One of my favorite examples of this was my first day (yes I said day—we call this zulily time). Our website was starting to fall over more frequently because of the amount of traffic we were handling, something that was common with our growth and spiky sales patterns. My task was to write a caching layer for the website that would give us some headroom…and deploy it that day. These were the very early days and there were minimal guardrails in place, so when it went out the new code had some issues: it crashed the site. Luckily it was easy to tell what the problem was and I was able to fix the issues quickly. I had the pig on my desk for the day, but we never slowed down. On to the next task!

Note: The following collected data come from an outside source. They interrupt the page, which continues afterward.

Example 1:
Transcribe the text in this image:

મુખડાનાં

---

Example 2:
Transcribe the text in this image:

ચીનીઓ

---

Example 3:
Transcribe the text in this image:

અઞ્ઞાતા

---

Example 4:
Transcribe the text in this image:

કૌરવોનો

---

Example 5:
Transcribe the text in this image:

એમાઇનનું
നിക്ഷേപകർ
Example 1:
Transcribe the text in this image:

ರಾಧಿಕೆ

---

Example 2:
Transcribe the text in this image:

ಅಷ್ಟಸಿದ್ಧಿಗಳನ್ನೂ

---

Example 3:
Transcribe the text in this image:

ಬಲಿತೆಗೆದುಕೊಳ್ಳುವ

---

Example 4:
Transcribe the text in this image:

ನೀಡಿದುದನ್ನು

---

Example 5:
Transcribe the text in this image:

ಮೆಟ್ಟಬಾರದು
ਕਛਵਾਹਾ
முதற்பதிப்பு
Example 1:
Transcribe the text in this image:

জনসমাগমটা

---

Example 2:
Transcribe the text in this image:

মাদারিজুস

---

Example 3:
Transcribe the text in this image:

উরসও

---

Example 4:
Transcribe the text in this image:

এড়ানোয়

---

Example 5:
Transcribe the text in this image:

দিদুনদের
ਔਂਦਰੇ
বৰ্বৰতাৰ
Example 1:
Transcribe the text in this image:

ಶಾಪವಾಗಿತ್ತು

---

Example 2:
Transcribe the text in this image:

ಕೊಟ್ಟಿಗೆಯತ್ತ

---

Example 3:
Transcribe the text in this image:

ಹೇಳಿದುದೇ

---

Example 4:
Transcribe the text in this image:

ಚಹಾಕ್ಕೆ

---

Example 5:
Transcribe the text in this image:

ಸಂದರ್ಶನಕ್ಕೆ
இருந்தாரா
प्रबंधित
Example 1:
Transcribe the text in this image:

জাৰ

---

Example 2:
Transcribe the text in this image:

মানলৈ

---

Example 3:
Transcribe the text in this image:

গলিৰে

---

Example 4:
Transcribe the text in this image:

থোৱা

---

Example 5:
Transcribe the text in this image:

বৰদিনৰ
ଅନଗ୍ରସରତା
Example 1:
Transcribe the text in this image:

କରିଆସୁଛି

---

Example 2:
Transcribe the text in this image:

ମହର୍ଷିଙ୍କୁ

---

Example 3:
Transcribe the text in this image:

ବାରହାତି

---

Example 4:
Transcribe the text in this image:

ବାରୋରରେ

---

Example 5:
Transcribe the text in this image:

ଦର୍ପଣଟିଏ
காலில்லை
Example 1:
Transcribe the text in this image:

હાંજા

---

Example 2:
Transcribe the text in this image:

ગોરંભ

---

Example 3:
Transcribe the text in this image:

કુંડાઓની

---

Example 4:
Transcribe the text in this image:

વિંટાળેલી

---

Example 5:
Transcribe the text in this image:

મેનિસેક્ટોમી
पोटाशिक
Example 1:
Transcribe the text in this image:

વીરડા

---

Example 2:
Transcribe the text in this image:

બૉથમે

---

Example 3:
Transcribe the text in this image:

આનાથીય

This was in stark contrast to one of the places I had previously worked where we had meticulously prepared releases. Something similar happened with one of our releases there and the entire team had to sit through an hour long post-mortem meeting with managers and execs. All that did was make the developers afraid to take any risks, and displaced the sense of ownership. (Later on we did the math and the meeting was about 5x more expensive than the outage.)

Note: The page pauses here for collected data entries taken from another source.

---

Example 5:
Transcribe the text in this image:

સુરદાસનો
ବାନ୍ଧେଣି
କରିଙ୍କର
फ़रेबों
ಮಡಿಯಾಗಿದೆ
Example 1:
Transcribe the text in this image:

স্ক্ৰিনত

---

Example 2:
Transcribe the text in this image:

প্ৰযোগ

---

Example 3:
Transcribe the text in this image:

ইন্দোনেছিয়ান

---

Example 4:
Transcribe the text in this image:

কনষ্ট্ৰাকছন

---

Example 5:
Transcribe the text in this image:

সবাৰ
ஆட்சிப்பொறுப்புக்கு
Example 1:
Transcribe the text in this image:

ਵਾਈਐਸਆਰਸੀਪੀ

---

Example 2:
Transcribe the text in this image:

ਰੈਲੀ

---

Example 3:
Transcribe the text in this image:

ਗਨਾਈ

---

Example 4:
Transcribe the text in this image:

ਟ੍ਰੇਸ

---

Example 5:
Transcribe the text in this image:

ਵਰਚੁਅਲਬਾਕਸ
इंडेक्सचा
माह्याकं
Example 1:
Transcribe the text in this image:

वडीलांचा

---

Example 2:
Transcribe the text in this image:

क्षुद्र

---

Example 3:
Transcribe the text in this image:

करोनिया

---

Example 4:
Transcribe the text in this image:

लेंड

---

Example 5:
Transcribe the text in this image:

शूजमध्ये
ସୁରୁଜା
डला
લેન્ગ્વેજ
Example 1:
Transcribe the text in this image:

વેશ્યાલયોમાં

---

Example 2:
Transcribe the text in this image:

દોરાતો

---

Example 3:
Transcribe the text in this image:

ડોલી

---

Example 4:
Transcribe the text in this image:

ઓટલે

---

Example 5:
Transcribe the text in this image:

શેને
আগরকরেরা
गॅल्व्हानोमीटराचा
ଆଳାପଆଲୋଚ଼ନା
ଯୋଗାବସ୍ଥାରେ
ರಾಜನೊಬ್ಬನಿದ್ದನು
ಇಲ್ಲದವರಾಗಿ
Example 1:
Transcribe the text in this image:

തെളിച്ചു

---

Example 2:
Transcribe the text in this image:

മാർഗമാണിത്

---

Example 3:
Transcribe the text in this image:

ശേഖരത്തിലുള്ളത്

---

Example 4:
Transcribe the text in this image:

This point is fully understood by everyone working at zulily: moving at this speed, people will make mistakes, and they will learn from them too. Forward progress usually outweighs most concerns. Let’s give people the tools and means to succeed and to correct things fast when mistakes are made.
Some of my favorite mistakes over the past few years:
Setting all the prices on the site to $1. (This was very early on; there are multiple safeguards now.)
A bug in some indexing code that periodically marked the entire catalog as sold-out.
All of the products on the site 301’d to a baby-monitor product. (This was my bad, but man did that monitor sell out fast.)
A fairly awesome cat picture internet meme that was accidentally published as one of our event images, when testing new image-resize code.
The last thing I will say about how we do things is that this system is not for everyone. I’ve worked with some very smart people in my tenure here, for whom this environment was not suited. You have to really be unafraid of your end-user’s feedback and be able to adjust accordingly.
Where do we go from here?
In 2012 we started to transform many of our systems from stand-alone applications to more of a service-based architecture. We introduced a few new languages (Java being the main one), and started to decouple entire systems from the ground up. While this process continues to evolve, it has yielded results from the start. We have been able to kick-start new efforts and teams in both our fulfillment and member-engagement space, and have enabled our existing teams to move in parallel much faster than anyone thought possible at this velocity.
We’re now starting to have loosely coupled systems, usually communicating via queued messages brokered by RabbitMQ, or by RESTful service calls. We using some of the newest and best open source software for search and discovery, and we have a pretty large and growing dataset which we are starting to do some innovative things with in the area of ML and data science. We’re continuing to push the boundaries of mobile-commerce, fulfillment, vendor management and merchandising—AND we’re just getting started. Come see for yourself.
Who knows where the next several years will take us. If they’re anything like the past four, watch out! As some of our friends up the street might say, it still feels very much like “Day One”.